One request: this question is specifically asking for advice on finding a mentor or a community of folks going through this process. Please do not ignore that question and instead direct me to stop going to school / go to a different school / get a different type of job / etc. I appreciate the well-meaning nature of these replies, but they are off-topic. Thanks!
posted by lazaruslong at 3:27 PM on October 12, 2018


My friend started Code Buddies -- it's not filtered on anything except 'people who are trying to learn to code', but you might be able to find companionship, if not a mentor, there.

Another on-topic answer that meanders through off-topic advice:

My experience with people using formal education as a strategy is usually Chinese / Indian / Russian students in US masters programs, there to re-credential at maybe age 30. i.e. no one here knows what the hell Beijing Normal University is, but they know what CMU is.

They're also there to tap the school's rich pool of recruiters / career services. This is the time of year where the free food and resume review workshops flow freely, right? Show up to those.
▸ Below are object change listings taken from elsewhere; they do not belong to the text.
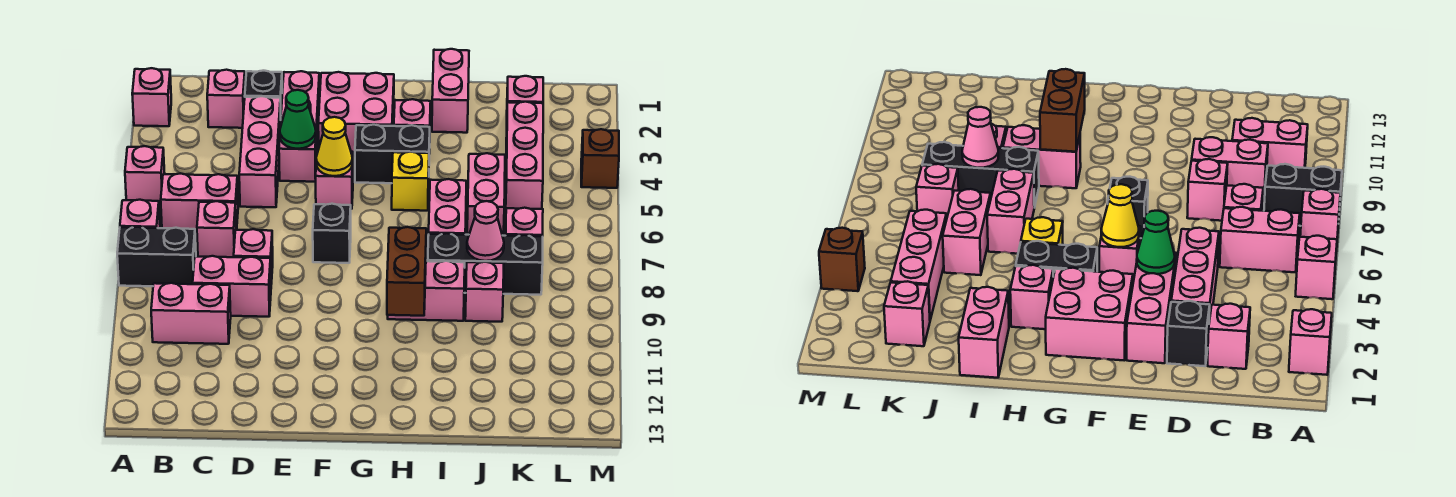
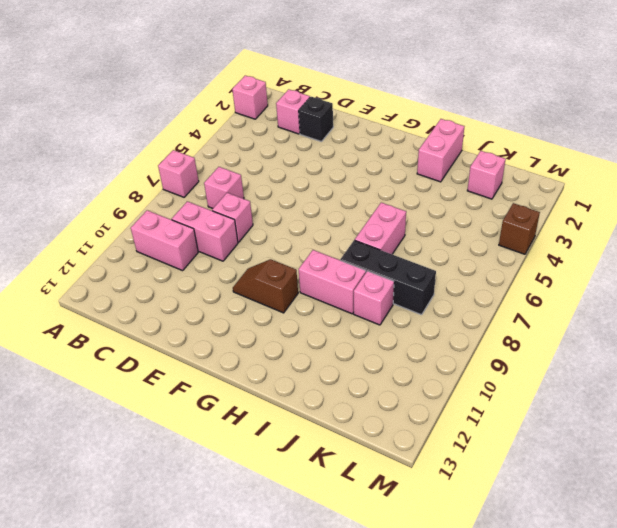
brown 1x2 slope [233,259,298,313] -> none
none -> pink 1x1 brick [125,146,165,205]
none -> black 1x2 brick [117,227,196,286]
none -> pink 1x2 brick [161,173,238,233]
none -> pink 1x3 brick [239,96,281,207]

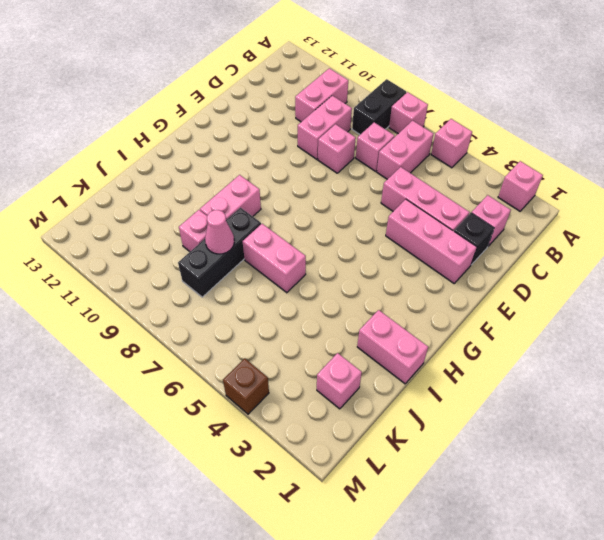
none -> pink 2x2 brick [318,72,394,156]
none -> pink 1x1 brick [316,151,353,209]
none -> black 1x1 brick [313,204,351,263]
none -> black 1x2 brick [355,125,430,183]

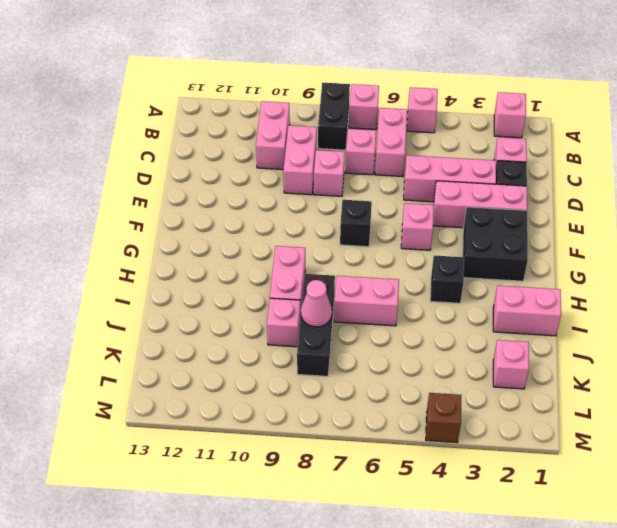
black 2x2 brick [463,207,528,281] -> pink 2x2 brick [318,72,394,156]
black 1x1 brick [430,255,464,303] -> black 1x2 brick [355,125,430,183]
none -> pink 1x1 brick [394,99,431,154]
none -> yellow 1x1 brick [392,152,429,211]
none -> pink 1x2 brick [467,153,505,236]
none -> pink 1x3 brick [506,102,543,209]

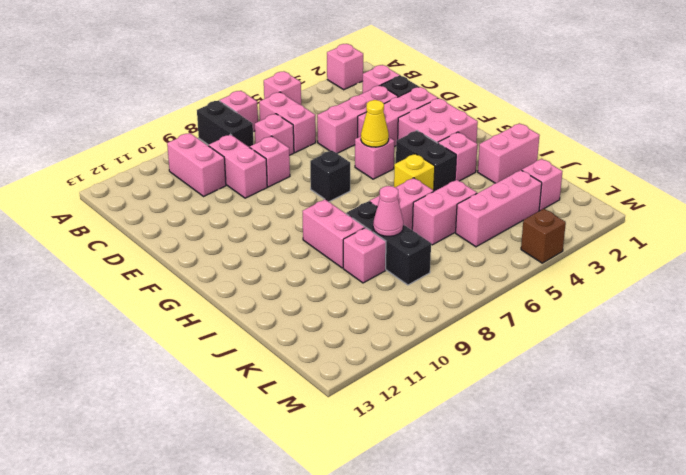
none -> pink 1x1 brick [505,208,543,236]
none -> green 1x1 cone [280,90,316,149]
none -> brown 1x2 brick [387,227,426,316]

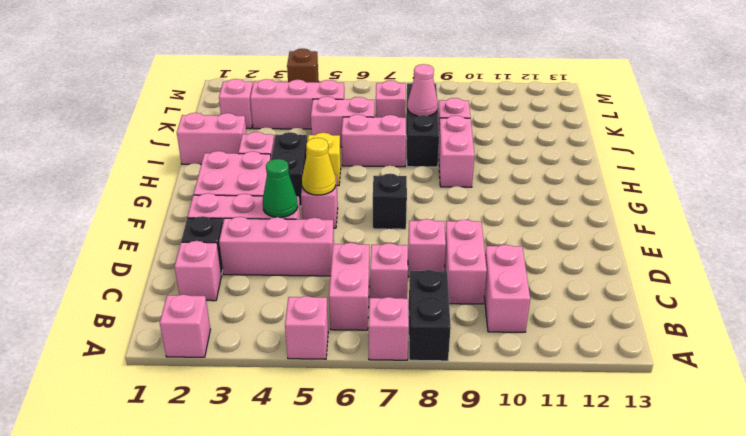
none -> brown 1x2 brick [387,227,426,316]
Why? I know you're looking for a remote-only situation, but I think the best way there is via an internship at an established company (which you will get by attending these recruiting events and dropping your resume at people), getting a mentor there, maybe doing a year or two at a large company, and using that credential as a springboard into a smaller company that is permissive of remote work.
posted by batter_my_heart at 7:55 PM on October 12, 2018 [2 favorites]


Network via conferences, meetups, and groups like Code Newbie. From what I hear, Barcamp Philly is welcoming to people from diverse backgrounds.
posted by tofu_crouton at 2:06 AM on October 13, 2018 [2 favorites]


Response by poster: Thank you all for the really great replies, there's some awesome stuff in here. I appreciate your time and wisdom.